An Exact Probability Metric for Decision Tree Splitting and Stopping
- Cite this article as:
- Martin, J.K. Machine Learning (1997) 28: 257. doi:10.1023/A:1007367629006
- 662 Downloads
ID3's information gain heuristic is well-known to be biased towards multi-valued attributes. This bias is only partially compensated for by C4.5's gain ratio. Several alternatives have been proposed and are examined here (distance, orthogonality, a Beta function, and two chi-squared tests). All of these metrics are biased towards splits with smaller branches, where low-entropy splits are likely to occur by chance. Both classical and Bayesian statistics lead to the multiple hypergeometric distribution as the exact posterior probability of the null hypothesis that the class distribution is independent of the split.

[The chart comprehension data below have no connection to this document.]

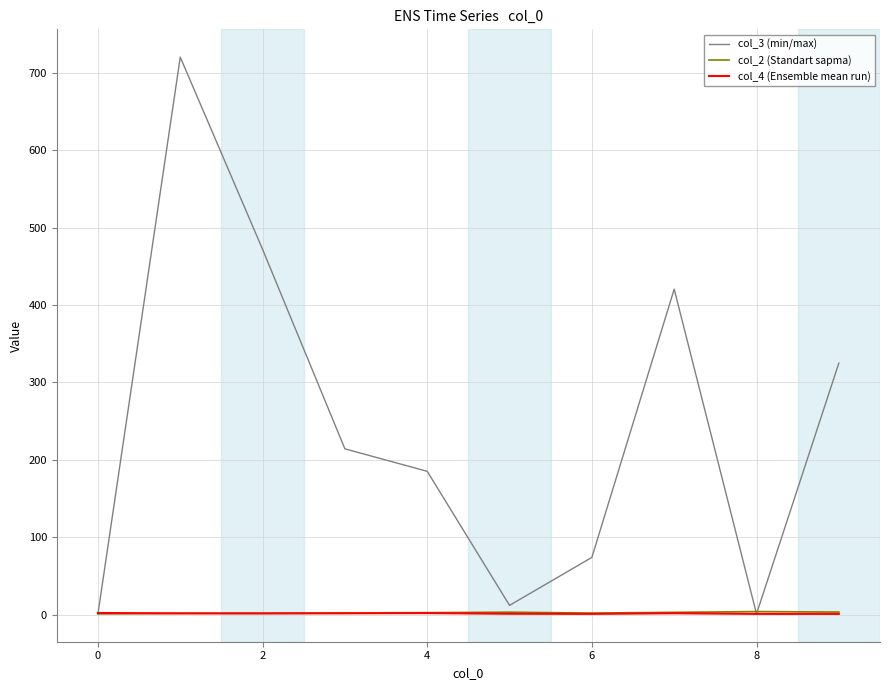

Count the number of categories in the chart.

10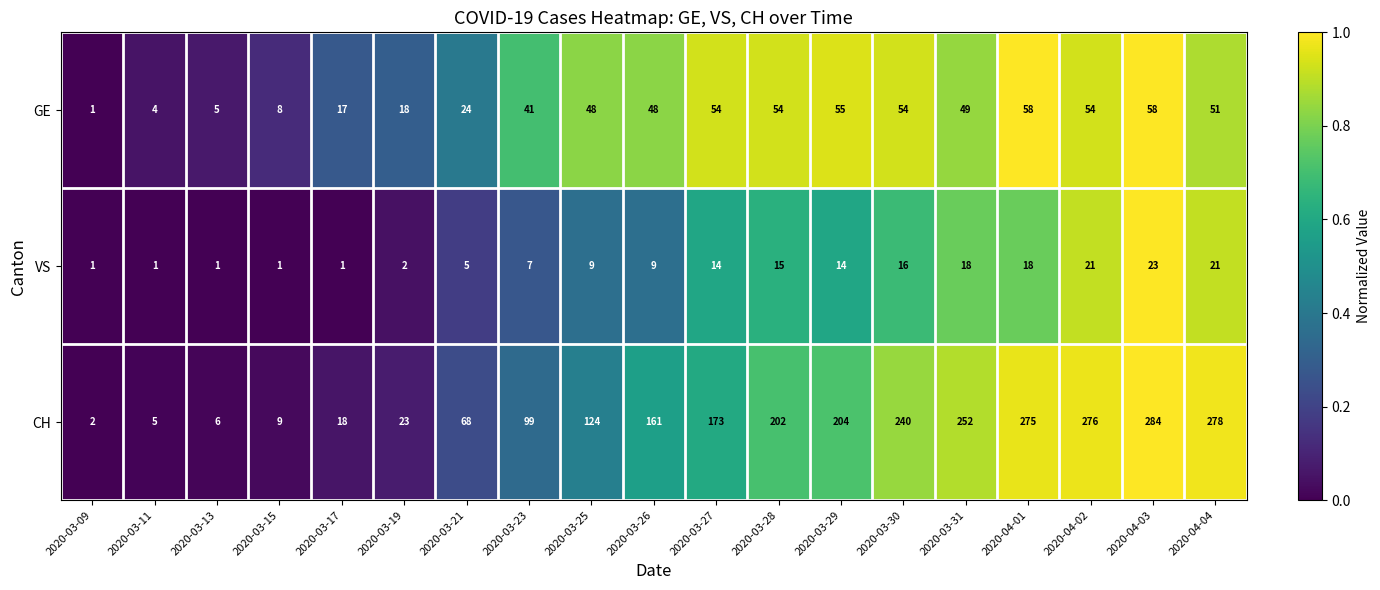

What is the maximum value shown in the chart?

284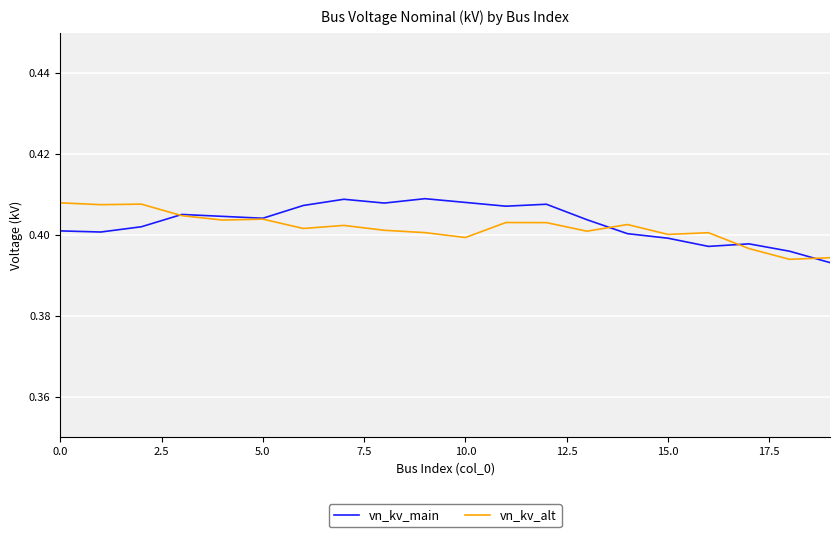

Does the chart display data point markers on the line(s)?

No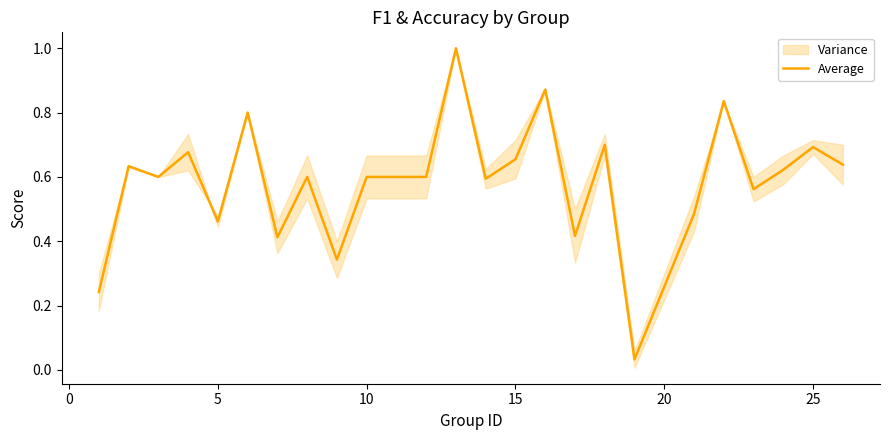

Where is the first local minimum?

5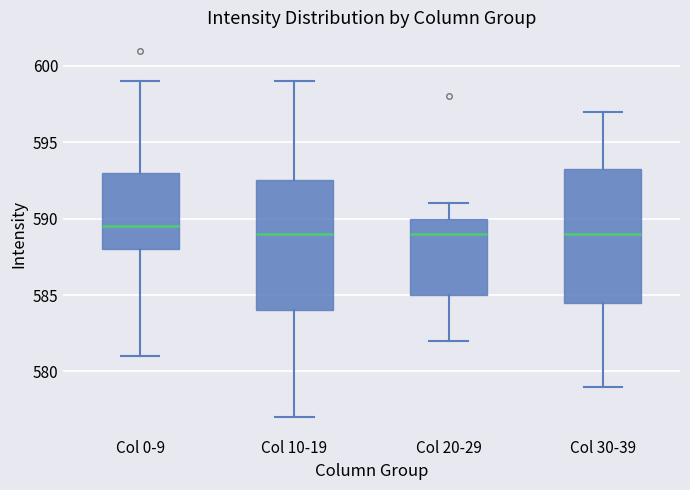

Where does the lower whisker of the box for Col 0-9 end on the y-axis? The values are not printed on the chart, so give them approximately, as read against the axis.

581.0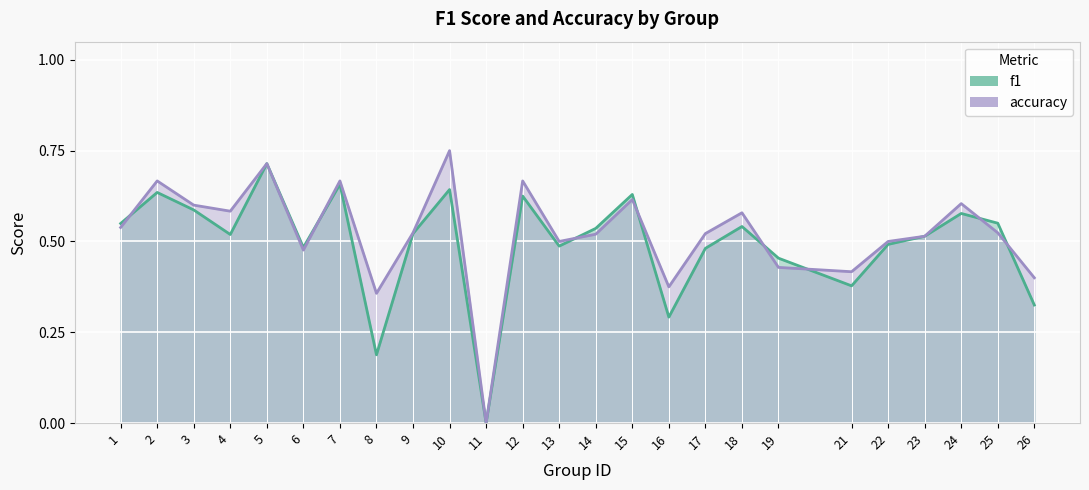

Reading right to left, list all the values displayed in this chart.

f1: 26=0.3	25=0.6	24=0.6	23=0.5	22=0.5	21=0.4	19=0.5	18=0.5	17=0.5	16=0.3	15=0.6	14=0.5	13=0.5	12=0.6	11=0.0	10=0.6	9=0.5	8=0.2	7=0.7	6=0.5	5=0.7	4=0.5	3=0.6	2=0.6	1=0.5
accuracy: 26=0.4	25=0.5	24=0.6	23=0.5	22=0.5	21=0.4	19=0.4	18=0.6	17=0.5	16=0.4	15=0.6	14=0.5	13=0.5	12=0.7	11=0.0	10=0.8	9=0.5	8=0.4	7=0.7	6=0.5	5=0.7	4=0.6	3=0.6	2=0.7	1=0.5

Both gain and the chi-squared tests arise in asymptotic approximations to the hypergeometric, with similar criteria for their admissibility. Previous failures of pre-pruning are traced in large part to coupling these biased approximations with one another or with arbitrary thresholds; problems which are overcome by the hypergeometric. The choice of split-selection metric typically has little effect on accuracy, but can profoundly affect complexity and the effectiveness and efficiency of pruning. Empirical results show that hypergeometric pre-pruning should be done in most cases, as trees pruned in this way are simpler and more efficient, and typically no less accurate than unpruned or post-pruned trees.